▶ Page text:
----

World is full of heroes who selflessly help others

World is full of heroes who selflessly help others

The world is a big place and it never stops. Therefore, it is rare that a single news story dominates headlines across the globe, especially when it does not directly impact a large number of people, the way a natural disaster or armed conflict does. Yet the story of 12 boys from a soccer team and their coach trapped in a flooded cave in Thailand has done just that. Across the world, television channels, radio stations and social media platforms broadcast regular updates as a dangerous rescue operation got under way on Sunday. Four boys were rescued successfully, which should be a good sign for the rest of the group and their families. But, until the operation ends, the world will hold its breath and pray that the rest can also be brought home.

This is a “human interest” story with universal appeal. It is a tense drama that is unfolding before our very eyes. It reminds us of just how vulnerable children are, how helpless parents can be and how thin the line between heroism and mere survival can be. This story is not likely to have a villain but certainly does have protagonists that anyone with a heart will root for. It will also have at least one hero.

The full details of the story and how it ends are yet to be written. What we do know at this point is that the soccer team went to this dangerous cave to celebrate a birthday and the boys and their coach became trapped when it flooded. The coach — the only adult among the group — has been criticized for putting his students in harm’s way and has reportedly issued an apology. Reports also suggest the coach might be in the worst physical condition of the group because he gave his water and food to the children.

One questionable decision by the adult in charge of a group of children and a slight deviation from the normal routine has subjected 12 boys between the ages of 11 and 16 to a harrowing experience, as they have been trapped in the dark cave for more than two weeks. This is a nightmare scenario for any parent who entrusts their child to a trained professional. Any parent can’t help but empathize with the parents of these boys.

Stories of survival and triumphs over tragedy have been the subject of countless books and movies; and those where humans overcome natural disasters or harrowing accidents are particularly compelling

Fahad Nazer

Stories of survival and triumphs over tragedy have been the subject of countless books and movies; and those where humans overcome natural disasters or harrowing accidents are particularly compelling. Tragically, not all these stories end well. The Russian submarine Kursk sank in August 2000 and all 118 people on board died. In November 2016, the plane carrying Brazilian soccer team Chapecoense crashed in Columbia, killing 19 players and 25 team officials. Just last week, two Saudi students studying in the United States, Theeb Al-Yami and Jaser Al-Rakah, drowned in a river in Massachusetts while trying to rescue children who were in distress. Those who sacrifice their own lives to save others, often complete strangers, are deservedly called heroes. They carry out the most “human” act there is; coming to the aid of someone in distress.

----

(Dataset records)
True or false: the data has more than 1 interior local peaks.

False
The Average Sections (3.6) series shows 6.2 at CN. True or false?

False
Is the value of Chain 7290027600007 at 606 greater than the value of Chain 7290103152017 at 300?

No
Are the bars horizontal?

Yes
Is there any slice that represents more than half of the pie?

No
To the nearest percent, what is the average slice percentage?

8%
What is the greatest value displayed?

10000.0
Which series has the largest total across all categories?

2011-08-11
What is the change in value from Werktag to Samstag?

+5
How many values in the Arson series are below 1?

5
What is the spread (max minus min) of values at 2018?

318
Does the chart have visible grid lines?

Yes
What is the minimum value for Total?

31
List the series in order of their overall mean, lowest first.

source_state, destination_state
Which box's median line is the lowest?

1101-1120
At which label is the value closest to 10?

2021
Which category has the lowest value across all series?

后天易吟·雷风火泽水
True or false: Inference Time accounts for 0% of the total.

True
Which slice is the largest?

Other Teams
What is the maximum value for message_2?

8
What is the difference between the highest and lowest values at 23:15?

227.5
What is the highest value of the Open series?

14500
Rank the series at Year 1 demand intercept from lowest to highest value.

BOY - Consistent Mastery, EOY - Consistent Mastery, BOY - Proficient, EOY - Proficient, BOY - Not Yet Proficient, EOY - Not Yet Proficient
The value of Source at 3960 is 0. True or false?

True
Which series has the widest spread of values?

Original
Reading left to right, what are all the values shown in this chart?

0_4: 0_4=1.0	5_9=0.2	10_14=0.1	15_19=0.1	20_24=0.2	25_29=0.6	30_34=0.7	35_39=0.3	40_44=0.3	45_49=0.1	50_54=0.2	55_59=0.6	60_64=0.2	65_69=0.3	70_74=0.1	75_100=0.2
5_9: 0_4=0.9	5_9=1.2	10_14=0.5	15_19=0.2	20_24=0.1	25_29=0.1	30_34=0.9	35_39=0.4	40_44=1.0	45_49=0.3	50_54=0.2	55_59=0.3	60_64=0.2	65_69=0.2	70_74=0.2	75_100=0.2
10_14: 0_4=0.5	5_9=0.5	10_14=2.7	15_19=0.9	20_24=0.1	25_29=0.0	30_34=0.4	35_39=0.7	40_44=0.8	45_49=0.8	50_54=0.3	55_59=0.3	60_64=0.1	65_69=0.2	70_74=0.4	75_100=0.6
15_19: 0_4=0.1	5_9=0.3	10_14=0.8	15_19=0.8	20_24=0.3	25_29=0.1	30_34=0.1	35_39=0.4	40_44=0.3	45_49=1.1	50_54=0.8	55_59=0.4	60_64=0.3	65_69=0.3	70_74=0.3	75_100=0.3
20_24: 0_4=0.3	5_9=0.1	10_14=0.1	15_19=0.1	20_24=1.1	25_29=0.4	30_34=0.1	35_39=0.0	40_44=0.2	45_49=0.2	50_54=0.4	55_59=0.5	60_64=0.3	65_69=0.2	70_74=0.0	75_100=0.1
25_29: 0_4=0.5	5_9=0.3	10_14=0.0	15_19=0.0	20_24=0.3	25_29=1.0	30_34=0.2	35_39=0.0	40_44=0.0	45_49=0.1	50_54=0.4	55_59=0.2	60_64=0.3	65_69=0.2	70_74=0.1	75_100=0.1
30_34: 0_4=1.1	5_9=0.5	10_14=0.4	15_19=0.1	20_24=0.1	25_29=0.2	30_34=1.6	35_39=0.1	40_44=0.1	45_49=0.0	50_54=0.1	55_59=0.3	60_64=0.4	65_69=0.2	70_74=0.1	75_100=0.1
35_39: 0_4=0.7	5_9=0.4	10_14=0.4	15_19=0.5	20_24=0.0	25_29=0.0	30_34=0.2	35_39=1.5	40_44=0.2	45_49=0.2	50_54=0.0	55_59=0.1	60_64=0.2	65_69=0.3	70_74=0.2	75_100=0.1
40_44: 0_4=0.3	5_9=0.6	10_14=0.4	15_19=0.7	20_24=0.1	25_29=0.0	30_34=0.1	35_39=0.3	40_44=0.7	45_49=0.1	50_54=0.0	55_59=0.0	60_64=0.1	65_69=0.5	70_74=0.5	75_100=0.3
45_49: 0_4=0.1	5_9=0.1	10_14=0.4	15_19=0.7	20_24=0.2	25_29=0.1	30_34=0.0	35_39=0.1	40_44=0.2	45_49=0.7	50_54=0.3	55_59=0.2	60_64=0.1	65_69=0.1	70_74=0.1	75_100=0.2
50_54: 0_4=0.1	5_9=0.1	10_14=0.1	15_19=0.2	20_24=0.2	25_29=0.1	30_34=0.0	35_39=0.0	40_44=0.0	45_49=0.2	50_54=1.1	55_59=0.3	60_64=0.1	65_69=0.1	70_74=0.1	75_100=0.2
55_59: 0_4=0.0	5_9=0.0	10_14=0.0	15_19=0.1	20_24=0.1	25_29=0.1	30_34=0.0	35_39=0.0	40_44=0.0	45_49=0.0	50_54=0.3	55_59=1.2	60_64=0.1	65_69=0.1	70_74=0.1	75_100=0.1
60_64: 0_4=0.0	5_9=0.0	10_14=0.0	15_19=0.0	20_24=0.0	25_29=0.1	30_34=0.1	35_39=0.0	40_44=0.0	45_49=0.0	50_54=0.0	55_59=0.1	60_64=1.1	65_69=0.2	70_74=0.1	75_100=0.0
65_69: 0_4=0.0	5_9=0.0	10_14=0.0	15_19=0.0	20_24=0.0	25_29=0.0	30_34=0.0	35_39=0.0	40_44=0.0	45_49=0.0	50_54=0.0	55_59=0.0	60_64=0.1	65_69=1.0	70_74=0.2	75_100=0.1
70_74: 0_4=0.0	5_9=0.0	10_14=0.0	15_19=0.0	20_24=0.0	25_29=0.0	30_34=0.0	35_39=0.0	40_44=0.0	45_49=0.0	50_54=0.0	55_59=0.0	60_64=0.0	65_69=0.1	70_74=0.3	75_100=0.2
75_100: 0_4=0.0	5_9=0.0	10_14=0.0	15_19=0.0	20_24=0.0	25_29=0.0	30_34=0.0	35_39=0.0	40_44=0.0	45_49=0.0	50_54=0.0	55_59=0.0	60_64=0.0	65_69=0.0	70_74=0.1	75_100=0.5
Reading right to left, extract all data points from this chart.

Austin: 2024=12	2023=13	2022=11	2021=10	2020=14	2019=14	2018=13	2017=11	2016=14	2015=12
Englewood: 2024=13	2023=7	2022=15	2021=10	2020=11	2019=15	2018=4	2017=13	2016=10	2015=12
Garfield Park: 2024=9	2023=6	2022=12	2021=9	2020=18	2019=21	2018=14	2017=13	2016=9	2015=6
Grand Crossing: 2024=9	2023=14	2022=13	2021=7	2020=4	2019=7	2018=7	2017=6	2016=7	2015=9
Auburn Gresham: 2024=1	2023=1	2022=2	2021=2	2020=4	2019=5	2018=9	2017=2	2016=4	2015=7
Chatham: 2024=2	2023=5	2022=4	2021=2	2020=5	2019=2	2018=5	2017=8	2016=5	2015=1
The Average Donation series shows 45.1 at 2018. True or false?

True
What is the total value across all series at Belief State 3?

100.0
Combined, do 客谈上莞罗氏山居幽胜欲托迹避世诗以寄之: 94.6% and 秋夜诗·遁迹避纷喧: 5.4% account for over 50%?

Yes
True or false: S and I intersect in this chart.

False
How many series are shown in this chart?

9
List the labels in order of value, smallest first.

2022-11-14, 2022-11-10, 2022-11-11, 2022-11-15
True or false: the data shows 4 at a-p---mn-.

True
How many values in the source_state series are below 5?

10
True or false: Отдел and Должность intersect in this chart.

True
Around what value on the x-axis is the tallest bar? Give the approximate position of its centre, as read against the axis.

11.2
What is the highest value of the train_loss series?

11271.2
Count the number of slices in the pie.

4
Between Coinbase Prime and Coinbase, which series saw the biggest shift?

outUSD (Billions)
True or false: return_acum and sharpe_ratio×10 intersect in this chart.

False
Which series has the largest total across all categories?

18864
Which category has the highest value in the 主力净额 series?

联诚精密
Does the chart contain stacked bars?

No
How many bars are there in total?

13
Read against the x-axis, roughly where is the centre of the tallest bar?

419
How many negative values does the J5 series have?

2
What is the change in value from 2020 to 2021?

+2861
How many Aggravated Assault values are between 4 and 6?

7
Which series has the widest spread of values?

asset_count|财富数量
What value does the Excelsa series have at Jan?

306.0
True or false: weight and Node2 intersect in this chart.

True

----

Reproduce the article about heroes word for word, beginning at the words "The world is" and stopping after "be brought home.". Rely on the article about heroes alone.

▶ Solution to this exercise:
The world is a big place and it never stops. Therefore, it is rare that a single news story dominates headlines across the globe, especially when it does not directly impact a large number of people, the way a natural disaster or armed conflict does. Yet the story of 12 boys from a soccer team and their coach trapped in a flooded cave in Thailand has done just that. Across the world, television channels, radio stations and social media platforms broadcast regular updates as a dangerous rescue operation got under way on Sunday. Four boys were rescued successfully, which should be a good sign for the rest of the group and their families. But, until the operation ends, the world will hold its breath and pray that the rest can also be brought home.